**Document section:**

By Yi Xianrong, researcher with the Institute of Financial Research at the Chinese Academy of Social Sciences(CASS)
RMB internationalization has accelerated recently. Last week, the central banks of China, Qatar, Canada and Malaysia signed memorandums of cooperation on RMB clearance arrangement and currency swap deals. They also decided to set up RMB clearance banks in Doha and Toronto. This week, China’s central bank reached agreements with Australia and Germany about arrangements for setting up RMB clearance in the two countries. These deals show that the RMB internationalization has entered major countries worldwide.
Currency internationalization refers to the use of a certain currency beyond the jurisdiction of the issuing authorities, and being accepted by markets in other countries or regions as the charge unit, medium of exchange and for storage, and so on. RMB internationalization means that the renminbi goes beyond the jurisdiction of the People's Bank of China (PBC), and is accepted as the money of account, investment currency, and reserve currency in the markets of other countries and regions.
Since reform and opening-up in 1978, trade between China and other territories has greatly increased. At that time, it was impossible to use and exchange the renminbi beyond the Chinese borders, and the renminbi was only accepted and owned by a small minority foreign businessmen who used it in trade with China. The renminbi was still far away from internationalization because of its limited use in scope and quantity overseas.
In 2004, China allowed individuals to open RMB bank accounts in Hong Kong. China's Ministry of Finance and financial institutions issued two-to-three-year-long RMB bonds in Hong Kong, which became the first offshore investment products of the renminbi. In 2009, the pilot RMB settlement of cross-border trade was launched in five mainland cities in China. But enterprises were not enthusiastic about it because of the expectations of the RMB appreciation, the high cost of financing, and the lack of financial means to offset risks.
Since 2010, Hong Kong has seen the free flow of capitals in the form of the renminbi among its banks and rapid development of the renminbi offshore business. In 2011, Hong Kong and the mainland launched the pilot system of RMB Qualified Foreign Institutional Investors (RQFII), which successfully connected the renminbi offshore market with the onshore securities market and contributed to the rise of renminbi investment products in Hong Kong.

**Request:**
Repeat everything in the article on RMB internationalization from "By Yi Xianrong, researcher" down to "major countries worldwide.", word for word.

**Data extract:**

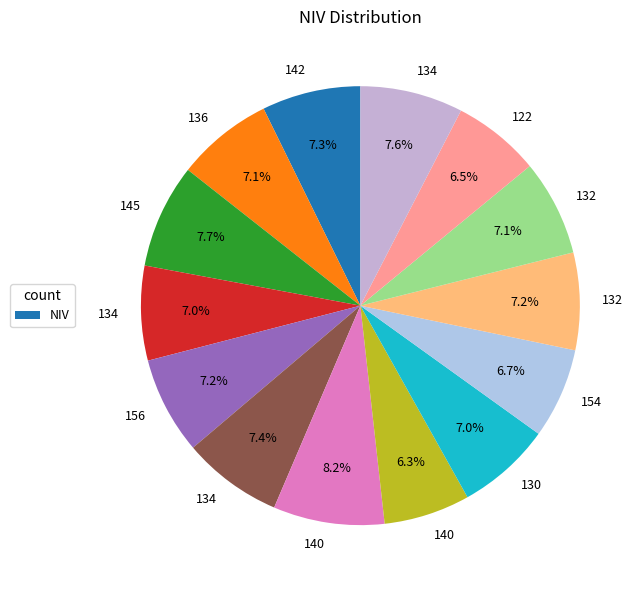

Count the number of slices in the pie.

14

**Final answer:**
By Yi Xianrong, researcher with the Institute of Financial Research at the Chinese Academy of Social Sciences(CASS)
RMB internationalization has accelerated recently. Last week, the central banks of China, Qatar, Canada and Malaysia signed memorandums of cooperation on RMB clearance arrangement and currency swap deals. They also decided to set up RMB clearance banks in Doha and Toronto. This week, China’s central bank reached agreements with Australia and Germany about arrangements for setting up RMB clearance in the two countries. These deals show that the RMB internationalization has entered major countries worldwide.